Brano scelto:
• • •

Terzo appuntamento per Scenanuda, la rassegna teatrale diretta da Michelangelo Maria Zanghì, che da quattro anni continua a collezionare consensi. Allestita dall’Associazione Culturale “Filokalòn”, in collaborazione con la compagnia teatrale “Santina Porcino”, Scenanuda propone un terzo appuntamento in cui il teatro si tinge di passione, sensualità e quell’odiosa omertà che rende il tutto incredibilmente reale e concreto: Marì, in scena domenica 15 gennaio, alle ore 21, nel teatro FMA di via Regina Margherita 22, Barcellona Pozzo di Gotto (Messina).
Una messa in scena coraggiosa, che vede la regista e scenografa Federica Amatuccio cimentarsi in una rappresentazione in cui la femminilità è al contempo pregio e difetto, privilegio e condanna. Marì, la protagonista, vive come arma e come debolezza il suo essere donna, causa della propria tragedia e di una vita affrontata quasi con rassegnazione. Complice del suo disagio, una madre incarnazione della vergogna. Quella vergogna che porta a rinnegare il proprio sangue, a nascondere l’indifendibile. A fingere un benessere mal nascosto, che porta a rifiutare la realtà per difendere verità insostenibili.
Lo spettacolo si apre con un funerale, alla cui testa si trovano le due figure femminili protagoniste degli eventi: Marì e sua madre. Il defunto è un uomo affermato e amato dalla comunità: lo zio di Marì. La giovane donna è sensuale e provocante, mentre assiste impassibile all’elogio funebre che la madre pronuncia per l’adorato fratello. Una freddezza chiarita da una vicenda che si sviluppa sul palco, tra ricordi che vorrebbero rimanere celati.

• • •

Dati registrati:
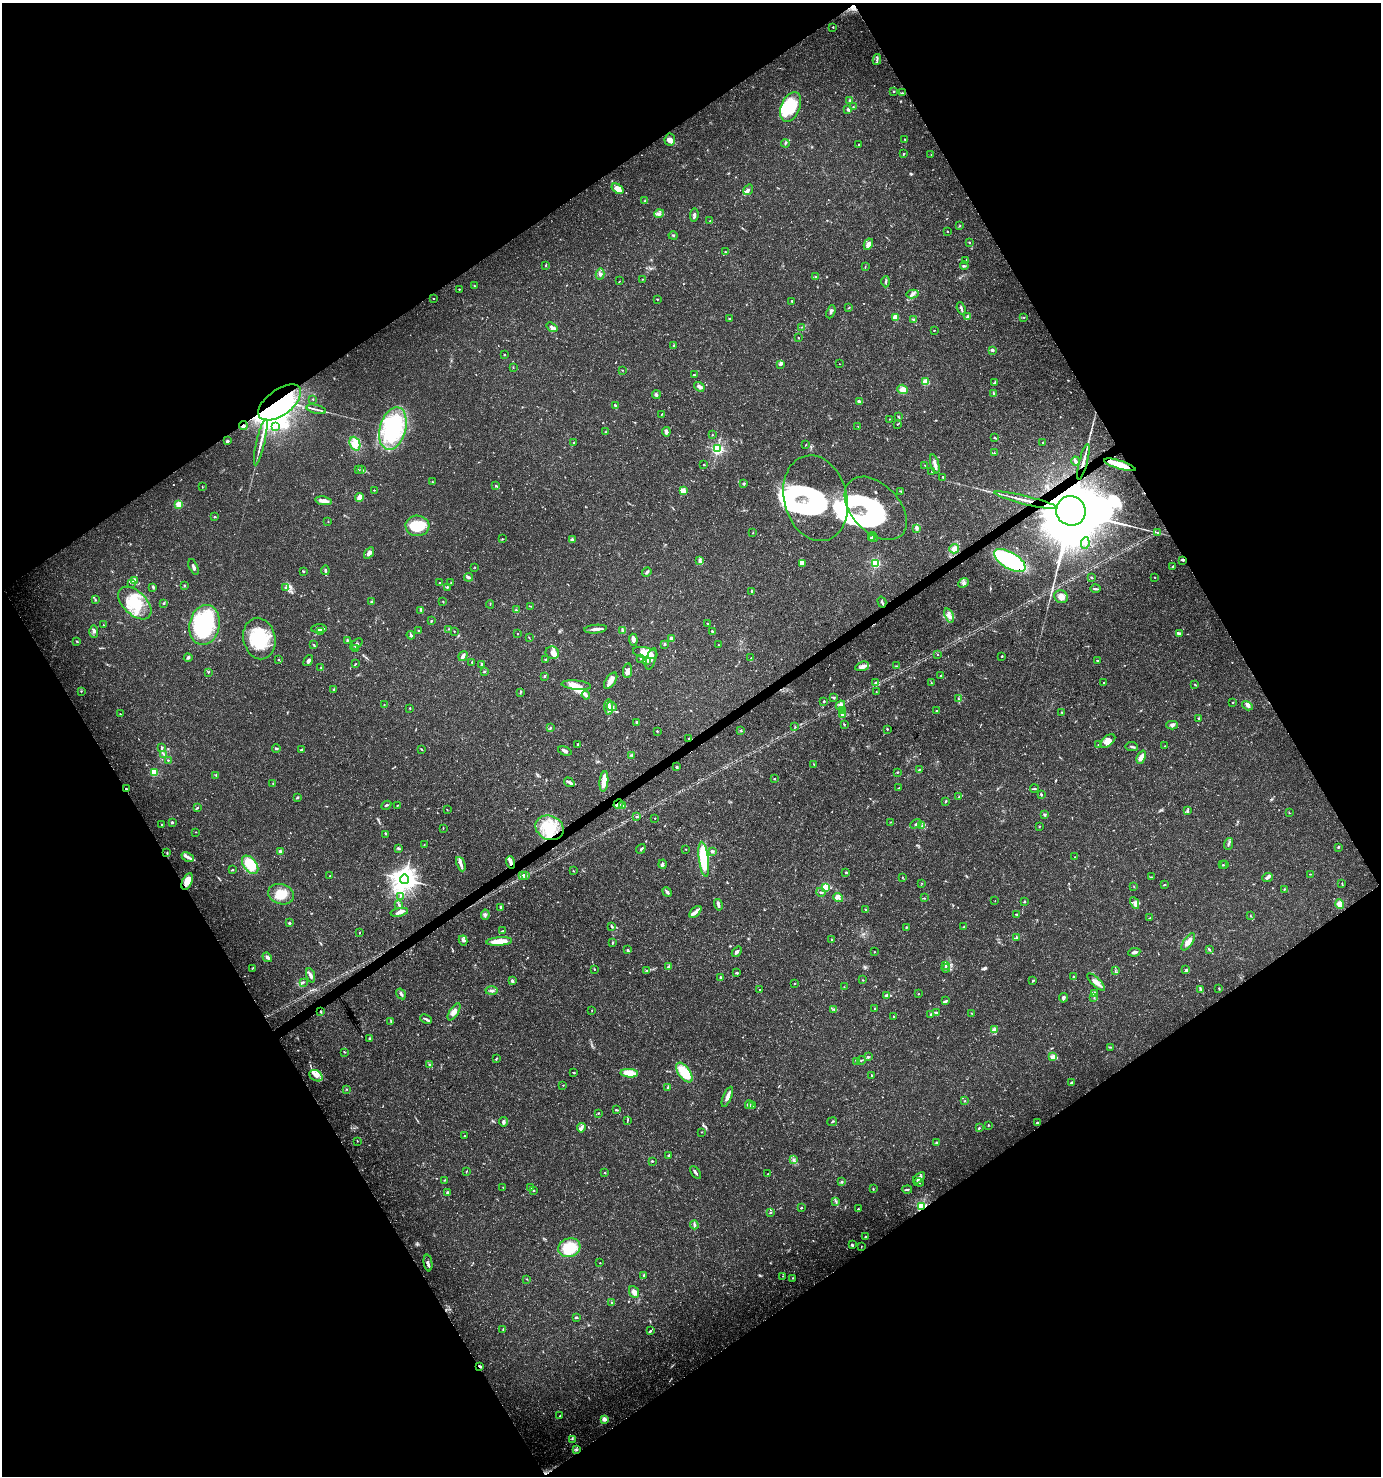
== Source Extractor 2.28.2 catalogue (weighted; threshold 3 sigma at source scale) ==
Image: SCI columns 120-5632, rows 5-5899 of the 5813 x 5899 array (HDU 1 of 3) = the unmasked area's bounding box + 8 px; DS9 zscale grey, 4 x 4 block average (1 PNG px = mean of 4 x 4 image px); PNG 1383 x 1478 px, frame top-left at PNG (2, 3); each listed source drawn as its Kron ellipse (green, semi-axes under 4 px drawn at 4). Shown black and unused: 48% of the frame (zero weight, under 3 of 5 exposures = <1% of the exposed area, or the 3 px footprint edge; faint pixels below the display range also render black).
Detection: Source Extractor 2.28.2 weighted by HDU 2 'WHT'. Background 0.0272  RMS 0.0025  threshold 0.0114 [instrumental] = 3 sigma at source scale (4.5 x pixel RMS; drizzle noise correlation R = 1.50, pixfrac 1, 0.0396/0.0396 arcsec/px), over >= 5 px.
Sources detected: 776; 2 too faint to see at this stretch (4 x 4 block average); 15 inside a brighter object's white glare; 1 cosmic-ray / hot-pixel residue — neither listed nor drawn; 22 coinciding with a brighter row at this scale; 68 inside a brighter listed object's ellipse — not listed separately; of the other 668, all 500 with FLUX_AUTO >= 0.663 (the completeness limit of this list) listed and drawn (168 fainter detections not listed), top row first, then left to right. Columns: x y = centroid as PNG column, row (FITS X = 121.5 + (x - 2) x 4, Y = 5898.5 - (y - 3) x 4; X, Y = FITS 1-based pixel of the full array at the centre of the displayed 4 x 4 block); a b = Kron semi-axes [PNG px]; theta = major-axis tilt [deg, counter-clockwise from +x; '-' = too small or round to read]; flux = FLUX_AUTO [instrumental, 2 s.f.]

• • •

Attività da svolgere:
1. Riporta il brano da "Una messa in" fino a "difendere verità insostenibili." compreso, ribattezzando la protagonista: al posto di "Marì" scrivi "Maria".
2. Secondo il brano, chi è il defunto del funerale con cui si apre lo spettacolo?
Per rispondere basati soltanto sul brano.

Risultati in ordine:
1.
Una messa in scena coraggiosa, che vede la regista e scenografa Federica Amatuccio cimentarsi in una rappresentazione in cui la femminilità è al contempo pregio e difetto, privilegio e condanna. Maria, la protagonista, vive come arma e come debolezza il suo essere donna, causa della propria tragedia e di una vita affrontata quasi con rassegnazione. Complice del suo disagio, una madre incarnazione della vergogna. Quella vergogna che porta a rinnegare il proprio sangue, a nascondere l’indifendibile. A fingere un benessere mal nascosto, che porta a rifiutare la realtà per difendere verità insostenibili.

2. È lo zio di Marì, un uomo affermato e amato dalla comunità.